I don’t have any idea. A lot of commercial print information sources are having serious troubles. There are reports, for example, that the San Francisco Chronicle is in deep trouble [http://sfist.com/2009/02/24/sf_chronicle_for_sale.php] and even venerable (if you can imagine that word in this context) Playboy may be up for sale. [http://www.npr.org/templates/story/story.php?storyId=100906383&ft=1&f=1020] I’ve discussed before some of the troubles in journalism in general. But what I’m asking about today concerns the plethora of scientific and technical journals out there that seem to make up a huge industry.
The question came up because I came across a report that the International Journal of Technology Transfer and Commercialisation has a paper in an upcoming issue about how social networking could be used to discover prior art related to patent applications and thereby speed up the review process [http://esciencenews.com/articles/2009/02/23/social.patents]. It seems there’s an enormous backlog of patent applications and there isn’t much hope of reducing it with current procedures.
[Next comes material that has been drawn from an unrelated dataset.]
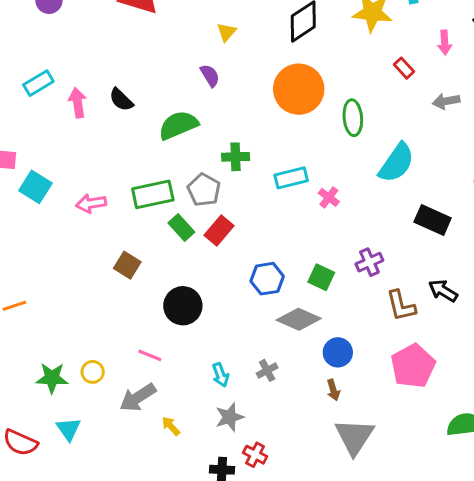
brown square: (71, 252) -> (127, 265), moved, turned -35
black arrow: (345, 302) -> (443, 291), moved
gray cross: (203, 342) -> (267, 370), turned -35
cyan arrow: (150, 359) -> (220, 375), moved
I have some interest in this question because, thanks to my job, some of my colleagues and I have our names on some patent paperwork (applications not yet filed, so I can’t describe the work yet – too bad, it’s interesting stuff!) so I have some direct interest in the subject. The idea of using social networking to gather information about patents strikes me as being somewhat naive. There’s money in patents and that means there will be people more interested in gaming the system than in providing reasonable debate. Just look at how many studies a certain evil empire (that will remain nameless) has commissioned to “prove” that Linux (which is free) is more expensive than the evil empire’s very expensive commercial operating system and you get the idea.
But, there might be something more to the idea than described in the brief news article I saw, so I thought, as I often do, that I would see if I could get a look at the actual paper. This began a not unusual odyssey to try to download information from a company that hides information in order to jack up prices. Oooh! Did that sound a tiny bit less than complementary? My mistake. Let me rephrase: Thus began a futile search to find out the facts from a company that thinks that information, even when it appeals to only a very limited market, should be milked for ridiculous amounts of money. There. Does that sound better?
In this case, I found the article after a few clicks (quite a few. Why are these websites always so badly designed?). In order to actually view the content, however, I was offered the option to subscribe to the journal for 400 Euros a year (about $511.80) or to buy just that article for 30 Euros ($38.39 according to the online converter I used). I didn’t spend the money. I work for a living.
This is more or less the norm for peer-reviewed journals. There are a lot of them in the world. A high proportion of them seem to be put out by a small number of publishers. I’m not even making one of those “information wants to be free” arguments you see in some circles (though I have plenty of sympathy for the idea that knowledge should not be made artificially hard to get). I have nothing against paying a few dollars for a service or information I want. It costs money to produce, why shouldn’t the producers get some compensation for their trouble?
But $40 for a single electronic copy of an article? Electronic means the cost for printing is $0.00. That’s ZERO dollars. None.
There’s another force at work here of course. The majority of these kinds of journals are purchased by institutions – colleges and universities and sometimes big libraries. The print copies that are produced sit in boxes and are rarely – if ever – read by an actual human being. That is especially true now as more and more such content is made available on the Internet. Because I take online classes, I have access to a couple of such online repositories. None of them seemed to have this particular journal, though. Why would they? It doesn’t look like something that would have very high demand even among people interested in patents and new technology (like me).
And that’s my point. These journals seem to be a bad deal to me. They charge too much money for small amounts of niche information. Even university libraries have finite budgets. They must do at least some picking and choosing among journals. You would think (but then, maybe I’m too rational) that they would get more bang for the buck by choosing lower priced journals, or even none at all considering how rarely some of them really get used. It’s an economics thing. Scarce resources force us to choose those things that matter most. Even universities are feeling the economic crunch lately, or so I hear.
Let’s put it another way: If they had only wanted $5 for the article, I probably would have bought it. The sale was lost by setting the price far too high. Which brings us back to my original question: Are publishers of peer reviewed journals doing okay in the current economy, even when so much of the rest of the media is hurting?
My first reaction, on seeing the prices they wanted for a single article (let alone the outrageous price for a year’s subscription) was, “I hope not.”